Faruk Ateş provides some suggestions for implementing pagination, all of which I would agree with. After the suggestion list, Ateş shows quite a few examples and discusses what's good and bad about them. There's a huge list of examples on Smashing Magazine as well, although some of them are a little fussy.

Oddly enough, while a few of the examples show the method of using an ellipsis plus the last few page numbers as a way to show number of pages, Ateş doesn't count that as a recommended practice.

Here's a screenshot of Flickr using this method.

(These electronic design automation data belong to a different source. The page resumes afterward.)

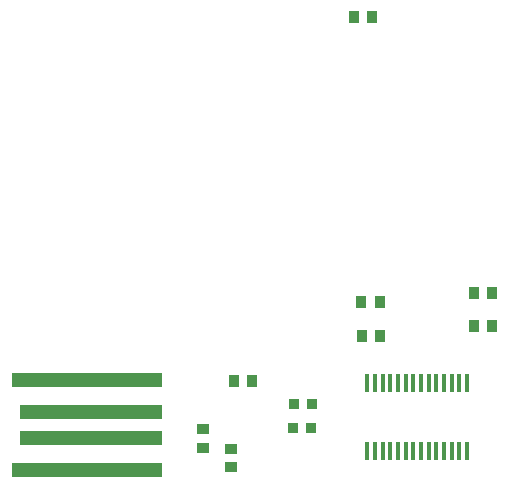
<source format=gtp>
G04*
G04 #@! TF.GenerationSoftware,Altium Limited,Altium Designer,24.10.1 (45)*
G04*
G04 Layer_Color=8421504*
%FSLAX44Y44*%
%MOMM*%
G71*
G04*
G04 #@! TF.SameCoordinates,03EB8B32-1028-4CD5-B254-22B402A092A0*
G04*
G04*
G04 #@! TF.FilePolarity,Positive*
G04*
G01*
G75*
%ADD16R,0.9200X0.9800*%
%ADD17R,0.9800X0.9200*%
%ADD18R,0.8700X0.9300*%
G04:AMPARAMS|DCode=19|XSize=1.5mm|YSize=0.41mm|CornerRadius=0.0513mm|HoleSize=0mm|Usage=FLASHONLY|Rotation=270.000|XOffset=0mm|YOffset=0mm|HoleType=Round|Shape=RoundedRectangle|*
%AMROUNDEDRECTD19*
21,1,1.5000,0.3075,0,0,270.0*
21,1,1.3975,0.4100,0,0,270.0*
1,1,0.1025,-0.1538,-0.6988*
1,1,0.1025,-0.1538,0.6988*
1,1,0.1025,0.1538,0.6988*
1,1,0.1025,0.1538,-0.6988*
%
%ADD19ROUNDEDRECTD19*%
%ADD20R,12.0650X1.2700*%
%ADD21R,12.7000X1.2700*%
D16*
X504320Y716280D02*
D03*
X488820D02*
D03*
X590420Y1024890D02*
D03*
X605920D02*
D03*
X612400Y754380D02*
D03*
X596900D02*
D03*
X691890Y763270D02*
D03*
X707390D02*
D03*
X596770Y783590D02*
D03*
X612270D02*
D03*
X707650Y791210D02*
D03*
X692150D02*
D03*
D17*
X486410Y659260D02*
D03*
Y643760D02*
D03*
X462280Y660140D02*
D03*
Y675640D02*
D03*
D18*
X555170Y697230D02*
D03*
X539570D02*
D03*
X554080Y676910D02*
D03*
X538480D02*
D03*
D19*
X686140Y656950D02*
D03*
X679640D02*
D03*
X673140D02*
D03*
X666640D02*
D03*
X660140D02*
D03*
X653640D02*
D03*
X647140D02*
D03*
X640640D02*
D03*
X634140D02*
D03*
X627640D02*
D03*
X621140D02*
D03*
X614640D02*
D03*
X608140D02*
D03*
X601640D02*
D03*
Y714650D02*
D03*
X608140D02*
D03*
X614640D02*
D03*
X621140D02*
D03*
X627640D02*
D03*
X634140D02*
D03*
X640640D02*
D03*
X647140D02*
D03*
X653640D02*
D03*
X660140D02*
D03*
X666640D02*
D03*
X673140D02*
D03*
X679640D02*
D03*
X686140D02*
D03*
D20*
X367665Y668655D02*
D03*
Y690245D02*
D03*
D21*
X364490Y717550D02*
D03*
Y641350D02*
D03*
M02*

</source>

I like Flickr's as an example because it's as straightforward as ou can get with no fuss.

The practice of showing the an ellipsis plus the end pages is one of the pagination conventions I've been using for years and is one I'd add as a more explicit recommendation to the lists above.

http://kurafire.net/log/archive/2007/06/22/pagination-101

Shades of Gray: Wireframes as Thinking Device

Will Evans discusses how he uses wireframes in his design process. The story is one you've probably heard before. It's a description of concept design, using wireframes as the tool for finding the right design. One could use sketching just as well.

He's talking about that path we take as designers to frame the problem for discussion, extrapolate solutions from that discussion, and generate possible solution concepts. He calls his process one of divergence, transformation, and covergence. This maps to a common cycle in design where there is a lot of front-loaded generation of ideas and further and further reduction of solutions as the process unfolds. There's a great diagram in Buxton's Sketching the User Experience on page 146 (based on Pugh's 1990 work, Total Design) which discusses the waves of expanding and contracting generation and reduction that happens as designers find focus. The right design emerges at the end of the process of ideation and selection.

It's interesting to read Evans' description of his thoughts during his design process, as it mirrors what Buxton and Pugh describe. We need to hear more detailed accounts like his, that fill in the picture for other practitioners, and hopefully impress upon some of us different ways for practicing our craft.